Christ did not die for a society, a political party or for a nation-state, nor even for a church.  He died for each individual soul, whether that soul chooses to accept the gift or not. To the secular-collectivists, communists, progressives, socialists and statists, Christianity would have to seem like an almost militant assertion of individuality.  To defeat this pernicious movement toward uncontrollable individual liberty, the collectivists must accuse the Body of Christ of their own sin, that of suppressing individuality.

In this the collectivists are having some success, because without experiencing it for oneself, it is easy to misunderstand what it means to be a “servant” of God.  Christianity must seem “maddeningly ambiguous” C.S. Lewis pointed out.*  Christian faith seems to come out against our own natural individualism in that the practice of that faith requires that we abandon our own “natural” will to God. The Apostle Paul described the natural will as doing what you do not want to do because you are compelled to do it by your old nature.  

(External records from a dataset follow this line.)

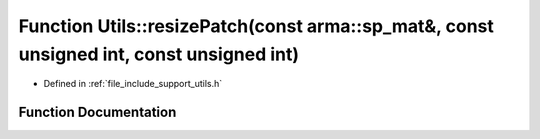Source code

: .. _exhale_function_namespace_utils_1a0c79f31066b7e7af7b1d18316f3efc5c:

Function Utils::resizePatch(const arma::sp_mat&, const unsigned int, const unsigned int)
========================================================================================

- Defined in :ref:`file_include_support_utils.h`


Function Documentation
----------------------


.. doxygenfunction:: Utils::resizePatch(const arma::sp_mat&, const unsigned int, const unsigned int)
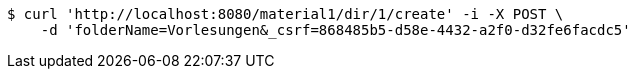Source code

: [source,bash]
----
$ curl 'http://localhost:8080/material1/dir/1/create' -i -X POST \
    -d 'folderName=Vorlesungen&_csrf=868485b5-d58e-4432-a2f0-d32fe6facdc5'
----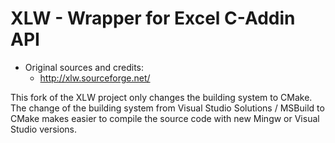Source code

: * XLW - Wrapper for Excel C-Addin API

 + Original sources and credits:
   + http://xlw.sourceforge.net/

This fork of the XLW project only changes the building system to
CMake. The change of the building system from Visual Studio Solutions
/ MSBuild to CMake makes easier to compile the source code with new
Mingw or Visual Studio versions.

What the secular-collectivists do not and cannot comprehend unless they experience a relationship with God themselves, is that, in exchange for our giving of our old “self” to Him, God cleans the old self, repairs the damage, polishes it up and gives it back to us.  We then are true individuals as we were meant to be; free from all the old urges, compulsions, terrors and cravings that living in a corrupt world had placed upon us and once used to control us. We become, in Christ, new people who can freely choose to do what is right because they want to and because they are no longer bound by fear, no longer deluded by old programming and no longer weak and able to be manipulated.  

To the leaders of the collective, the existence of such people must be terrifying indeed. 

© 2013 Tom King – Puyallup, WA
*From “Weight of Glory” by CS Lewis.